For all the good stuff in The Colonists, there is too much dreck. The story is full of incidents and sitcom-like happy coincidence. There's no plot. The bikini barista obsessed with peak oil turns into a brochure for the issue. Peak oil talking points sound like talking points rather than dialogue.
I might pick choice pieces off the corpse and put them somewhere else. I might go crazy and rewrite most of it and try and put it in some kind of working order. But probably not. In consideration of near-50 chapters and 100,000+ words only bare bits hold up under the cruel light of objectivity:
Every
chain died a death. Sears was
dying. When he was a kid, he could
remember getting Christmas catalogues.
Poring over the toy section.

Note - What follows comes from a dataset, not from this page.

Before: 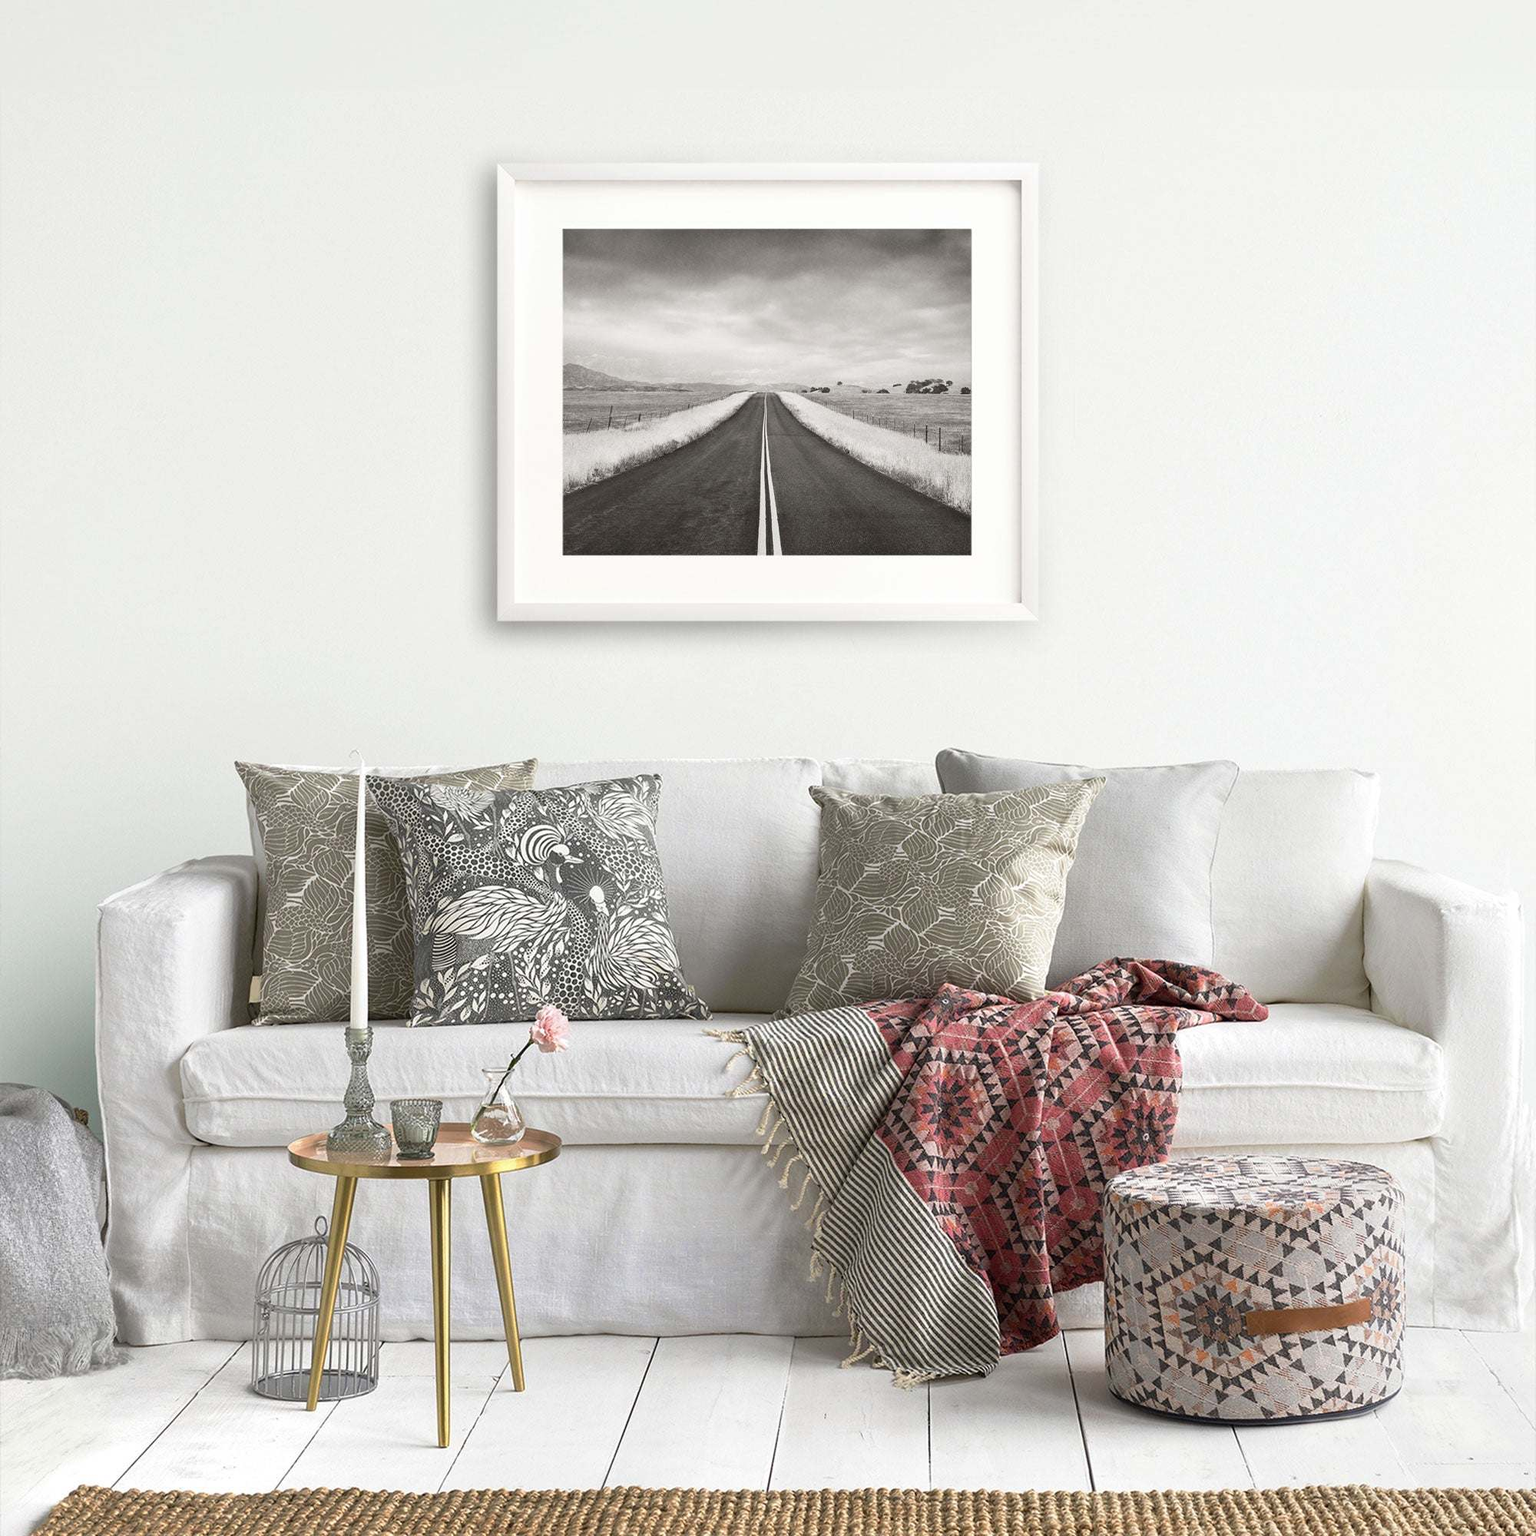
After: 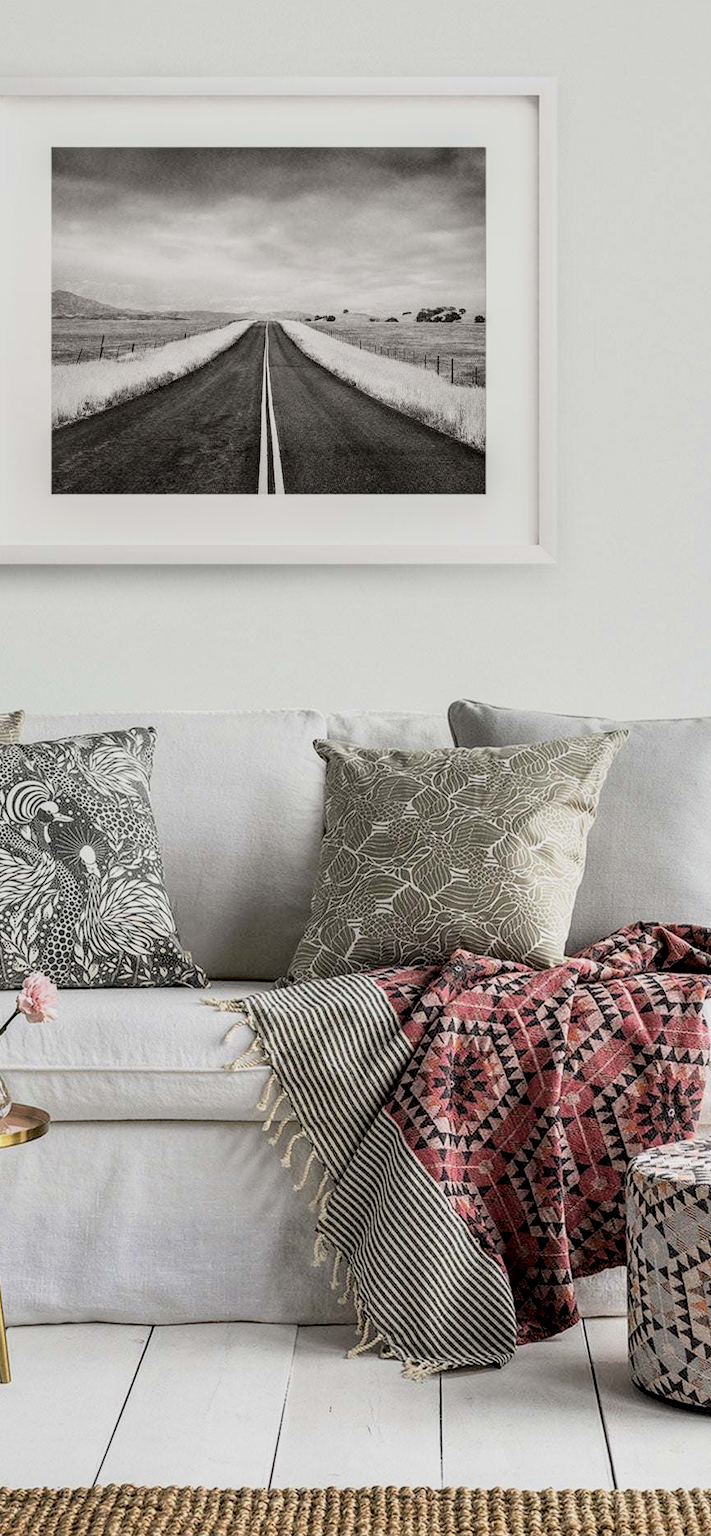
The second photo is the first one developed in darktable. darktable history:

Not
only Sears, but JCPenney’s and Montgomery Ward.
He wasn’t sure if either one of those other chains still operated. Trina said when the price of fuel hit a
certain point the business model Walmart followed would fall apart. If importing the cheap plastic shit cost more
than what the retail side was pouring in, the plug would be pulled. Someday it would happen.
He tried to imagine the parking lot,
desolate, cracked, weeds burst up through the black asphalt. A dark dust coating the insides of the
mammoth store space. The shelves
emptied, maybe no shelves at all, or the shelving units still in place, sticking out like vertebrae within the torso
of a long extinct beast which finally couldn’t keep pace with change. The cash registers, the emptied tills, the
weekly entertainment rags still on display, but soiled, tales of plastic
surgeries and weird sex and the weight loss tips, common concerns belonging to
another era, another species almost. And
all the mess inside, remnants of the ramble of humanity trying to stock up,
store up quickly given the slow motion calamity finally broke into the
consciousness, no longer a 'what if?' scenario brushed to the side by the three
engines of deceit - the media, the government, and wanton consumer need.
It
was hard to pinpoint when the worst times would be. The actual starving and murdering and dying
or the recovery over the course of hundreds of years, the new normal unlike
anything most could conceive. Trina had
said that as calamity came down, people had a switch they flipped that allowed
them to deny the very basic facts looming ahead of them.
Stan
had done that. Losing the job. Heather halting the marriage not even a year
in. A sliver of self admitted something
unpleasant was occurring. A fattier
portion of self denied reality, petitioned like a motherfucker for fabrication. At the last moment, his job would
continue. Heather would hit the big
green go-button and they’d keep on the path to wedded bliss. And at some point, that ignorant, self-blinding
sort of self vanished, popped like a balloon, and reality settled in with that distinct dry sandpaper touch.